October 17, 2008
The Secret Life of Bees.
"From its attention-grabbing B-movie beginning, The Secret Life of Bees, a family drama based on the bestselling novel by Sue Monk Kidd, chugs pleasantly into a television special tailored for the crossover female market, while dropping tantalizing hints that it has more on its mind than a benign tale of substitute mothering across the color line," writes Ella Taylor in the Voice.
Richard Corliss in Time: "Bees is another entry in the long tradition of books and movies about whites being nurtured and schooled by the example of the black underling. (You've heard of Huckleberry Finn? Gone With the Wind?)... Can a time-capsule movie like this one have any resonance today? Can it find an audience to nurture in the old, noble, now-discredited Hollywood traditions? I hope so, because adapter-director Gina Prince-Bythewood has made an honorable movie, wonderfully attentive to the skills of its excellent cast, that turned this devout cynic into a believer."
Updated through 10/20.
The story "unfolds in a sentimental, honey-glazed land that vaguely resembles South Carolina in 1964," writes AO Scott in the New York Times. "It would be wrong to say that the troubles of that time and place have been wished away - on the contrary, the movie begins with a scene of horrific domestic violence and includes child abuse, a racially motivated beating, suicide and the threat of a lynching - but from the opening voice-over to the final credits, every terror and sorrow is swaddled in warm, therapeutic comfort. The film insists so strenuously on its themes of redemption, tolerance, love and healing that it winds up defeating itself, and robbing [Sue Monk] Kidd's already maudlin tale of its melodramatic heat."
"I get why Dakota Fanning keeps getting offered these motherless waif roles in Southern-fried melodramas," writes Carina Chocano in the Los Angeles Times. "Those saucer eyes, that lunar pallor, the Georgia accent, the guts to rat her hair into a dull mat and skulk around in shabby rooms that scream my-daddy-drinks. What I don't get is why she keeps taking them."
"[I]mperfect movies sometimes have more life to them than the most painstakingly executed pictures do, and The Secret Life of Bees is a case in point," writes Stephanie Zacharek in Salon. It "might have been alternately titled The Not-So-Secret Power of Women: Sometimes the movie hammers on the stereotype of the strong black woman a little more heavily than it needs to. But Prince-Blythewood (whose credits include the 2000 Love & Basketball) knows that her performers are her real secret weapons, and together they keep the picture from becoming unbearably messagey."
A "Bradley effect" at the box office? John Horn floats the possibility, adding, "The Secret Life of Bees provides a perfect test case on the mainstream appeal of a highbrow movie partially anchored by black stars.... Queen Latifah, Jennifer Hudson, Alicia Keys and Sophie Okonedo.... In part because its primary story unfolds in the home of three black sisters (and is set in 1964), the movie took seven years to get made, its makers say."
Also in the Los Angeles Times, Michael Ordoña talks with Okonedo.

**INSTRUCTIONS FOR THE TASK**:
Reproduce word for word the part of the review roundup on The Secret Life of Bees from "October 17, 2008" to "in the Voice.".

Extracted page text data

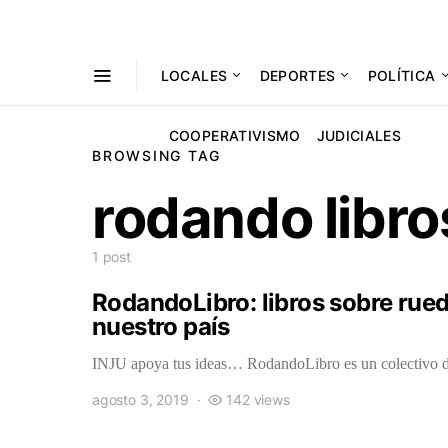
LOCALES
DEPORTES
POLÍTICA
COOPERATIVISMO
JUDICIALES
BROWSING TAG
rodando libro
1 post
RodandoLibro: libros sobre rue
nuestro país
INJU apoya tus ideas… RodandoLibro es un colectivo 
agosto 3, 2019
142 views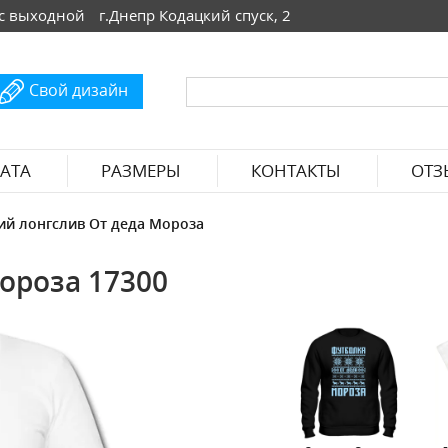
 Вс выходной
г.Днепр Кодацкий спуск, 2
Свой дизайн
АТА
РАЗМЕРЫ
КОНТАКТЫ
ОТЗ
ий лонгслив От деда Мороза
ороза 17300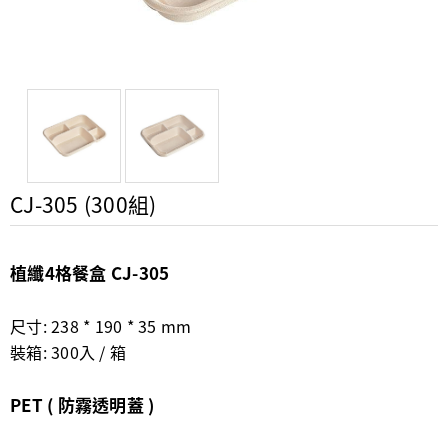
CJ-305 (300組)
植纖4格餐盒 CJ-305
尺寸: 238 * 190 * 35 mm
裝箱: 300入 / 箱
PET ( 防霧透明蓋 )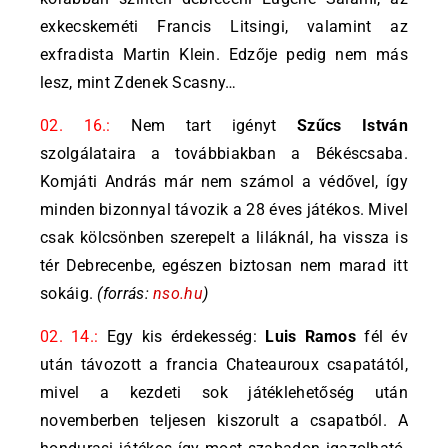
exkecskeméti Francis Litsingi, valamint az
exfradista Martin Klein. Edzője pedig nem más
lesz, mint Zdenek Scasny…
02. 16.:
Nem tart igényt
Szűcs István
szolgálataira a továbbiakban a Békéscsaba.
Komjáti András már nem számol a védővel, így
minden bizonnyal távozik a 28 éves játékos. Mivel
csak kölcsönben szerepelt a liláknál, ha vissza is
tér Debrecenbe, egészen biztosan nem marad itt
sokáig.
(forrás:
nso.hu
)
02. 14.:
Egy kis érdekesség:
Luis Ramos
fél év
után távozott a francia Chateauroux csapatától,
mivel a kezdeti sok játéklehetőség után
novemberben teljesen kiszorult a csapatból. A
...
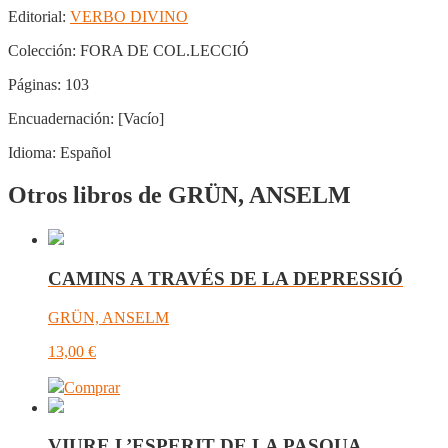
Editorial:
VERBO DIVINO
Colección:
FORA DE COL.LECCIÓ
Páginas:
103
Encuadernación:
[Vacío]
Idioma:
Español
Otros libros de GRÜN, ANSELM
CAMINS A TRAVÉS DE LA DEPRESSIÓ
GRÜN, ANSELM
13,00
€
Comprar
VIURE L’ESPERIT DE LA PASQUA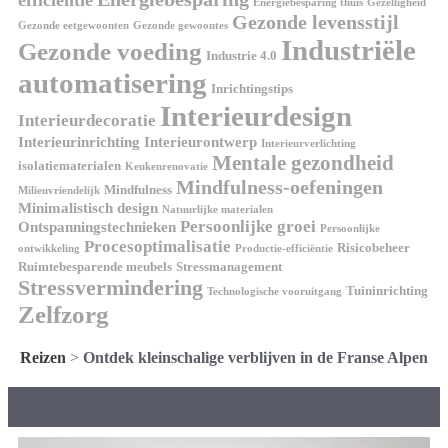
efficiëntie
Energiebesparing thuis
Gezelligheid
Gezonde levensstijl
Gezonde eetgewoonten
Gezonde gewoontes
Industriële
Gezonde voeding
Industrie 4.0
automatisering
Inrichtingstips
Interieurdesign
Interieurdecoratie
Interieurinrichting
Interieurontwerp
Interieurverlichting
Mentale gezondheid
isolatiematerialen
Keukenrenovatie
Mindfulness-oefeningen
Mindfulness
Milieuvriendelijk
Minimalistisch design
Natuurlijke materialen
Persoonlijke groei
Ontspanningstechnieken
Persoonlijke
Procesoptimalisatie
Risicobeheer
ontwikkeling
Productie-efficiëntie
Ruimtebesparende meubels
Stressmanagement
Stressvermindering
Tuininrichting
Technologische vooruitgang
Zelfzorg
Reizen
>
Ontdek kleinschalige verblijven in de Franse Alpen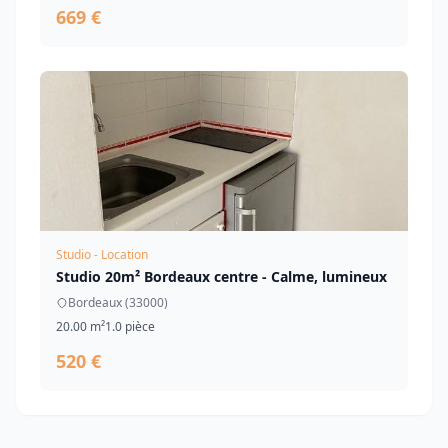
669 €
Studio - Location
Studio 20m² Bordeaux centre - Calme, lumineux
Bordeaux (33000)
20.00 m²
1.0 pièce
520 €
...
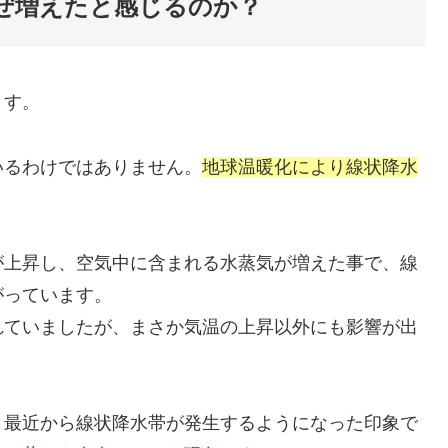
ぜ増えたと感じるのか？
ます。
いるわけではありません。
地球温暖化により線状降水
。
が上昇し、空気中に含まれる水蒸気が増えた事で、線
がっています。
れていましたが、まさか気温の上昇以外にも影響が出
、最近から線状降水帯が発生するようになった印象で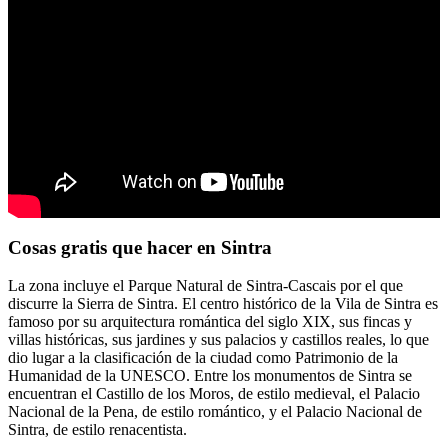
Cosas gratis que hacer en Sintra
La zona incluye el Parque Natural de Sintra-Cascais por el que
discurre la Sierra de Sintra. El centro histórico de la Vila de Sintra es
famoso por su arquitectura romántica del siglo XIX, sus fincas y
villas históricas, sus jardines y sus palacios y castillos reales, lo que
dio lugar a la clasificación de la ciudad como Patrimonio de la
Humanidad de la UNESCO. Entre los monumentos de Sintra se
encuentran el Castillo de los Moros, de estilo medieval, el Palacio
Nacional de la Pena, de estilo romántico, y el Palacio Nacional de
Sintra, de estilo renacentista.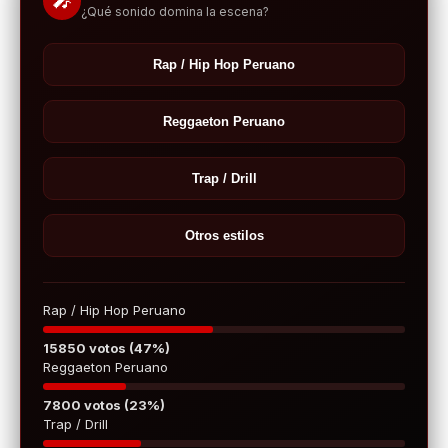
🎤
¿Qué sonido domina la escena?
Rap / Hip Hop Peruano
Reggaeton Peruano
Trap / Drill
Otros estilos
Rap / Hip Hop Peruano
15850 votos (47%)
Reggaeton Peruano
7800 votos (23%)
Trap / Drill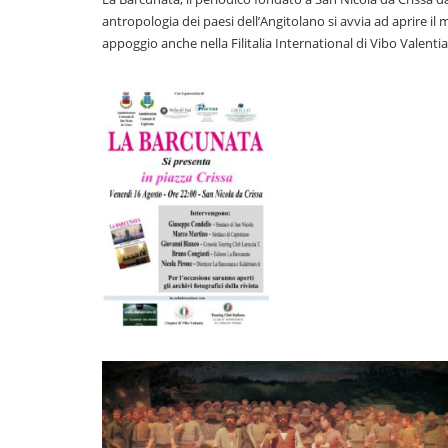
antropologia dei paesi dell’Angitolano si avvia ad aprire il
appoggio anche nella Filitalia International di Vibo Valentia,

**YOUR SOLUTION**:
October 17, 2008
The Secret Life of Bees.
"From its attention-grabbing B-movie beginning, The Secret Life of Bees, a family drama based on the bestselling novel by Sue Monk Kidd, chugs pleasantly into a television special tailored for the crossover female market, while dropping tantalizing hints that it has more on its mind than a benign tale of substitute mothering across the color line," writes Ella Taylor in the Voice.